WHAT TO WORK ON:
1 – List every numbered paragraph of the guidance that the strategic report guidance text refers to.
2 – Proceed with the strategic report guidance text from its final sentence about key business relationships.

EXCERPTED TEXT:
****

An entity could describe how its allocation of resources will support the achievement of its strategy, generate and preserve value and will impact on its stakeholders where material to an understanding of the entity’s future prospects. This could include a quantitative and qualitative analysis of allocation decisions made (such as investments) and their impact during the year.
Source: Financial Reporting Council

Paragraph 5.1 is also a new addition. Its purpose is to reinforce the idea that terms such as “principal,” “key,” and “necessary” should inform boards of the amount of information needed to properly inform stakeholders about the main risks to the business and what underpins the company’s objectives—essentially, more important risks or performance indicators require more disclosure.

Subsequent paragraphs also discuss the need for companies to provide more disclosure on principal risks. For example, a new paragraph, 7.24, says that principal risks “should include … those risks that could result in events or circumstances that might threaten the entity’s business model, future performance, solvency, or liquidity.”

Section 7 of the guidance on “content elements” contains the largest number of proposed amendments and additions. The first is paragraph 7.2, which states that entities are encouraged to consider disclosing more details than they are legally bound to. “This guidance provides examples in the form of encouraged content elements which, whilst not required by law, may provide information to ensure that the strategic report achieves its overall purpose,” it says.

Paragraph 7.11—also newly inserted—states that a company’s purpose and strategy “should be reflected in its objectives and KPIs.” It adds that “the discussion of KPIs should allow an assessment of the entity’s progress against its strategy and objectives. Similarly, emphasising the relationship between an entity’s principal risks and its ability to meet its objectives may provide relevant information, particularly in relation to an entity’s risk appetite.”

One of the key parts of the proposed revised guidance in Section 7 is the idea that companies should provide more information on their key business relationships, from the makeup of their workforce to the extent of their supply chains.

****

DATA:
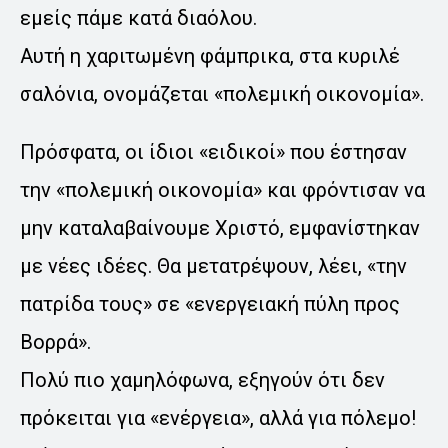
εμείς πάμε κατά διαόλου.
Αυτή η χαριτωμένη φάμπρικα, στα κυριλέ
σαλόνια, ονομάζεται «πολεμική οικονομία».
Πρόσφατα, οι ίδιοι «ειδικοί» που έστησαν
την «πολεμική οικονομία» και φρόντισαν να
μην καταλαβαίνουμε Χριστό, εμφανίστηκαν
με νέες ιδέες. Θα μετατρέψουν, λέει, «την
πατρίδα τους» σε «ενεργειακή πύλη προς
Βορρά».
Πολύ πιο χαμηλόφωνα, εξηγούν ότι δεν
πρόκειται για «ενέργεια», αλλά για πόλεμο!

****

PER-TASK OUTPUTS:
1 – 5.1, 7.24, 7.2, 7.11

2 –
“External trends” also need further explanation, says the FRC. For example, companies “should consider the risks and opportunities arising from factors such as climate change and the environment and, where material, discuss the effect of these trends on the entity’s future business model and strategy.”

Another important factor that the FRC wants more disclosure on is the nature of the market in which the entity operates, such as whether the market is growing or contracting, and what proportion of sales/revenue is generated from a particular market (and why).

For example, a pharmaceutical firm might have a ready market for an innovative drug. However, the key to creating value is developing the drug and getting approval from the necessary authorities to market it. As a result, suggests the FRC, the business model description should give due emphasis to the critical drug development and approval processes.

The proposed changes have already met with approval from organisations that champion better corporate governance. The International Integrated Reporting Council (IIRC), a global coalition of regulators, investors, companies, standard setters, the accounting profession, and NGOs that wants to improve corporate reporting, has welcomed the updated guidance on the strategic report.

In a statement, Richard Howitt, CEO of the IIRC, said that “the UK is providing a model for the adoption of integrated reporting,” adding that “the language of long-term value creation is becoming embedded in U.K. corporate reporting practice.”

The FRC consultation is available at www.frc.org.uk. The deadline for comments and feedback is 24 Oct. 2017.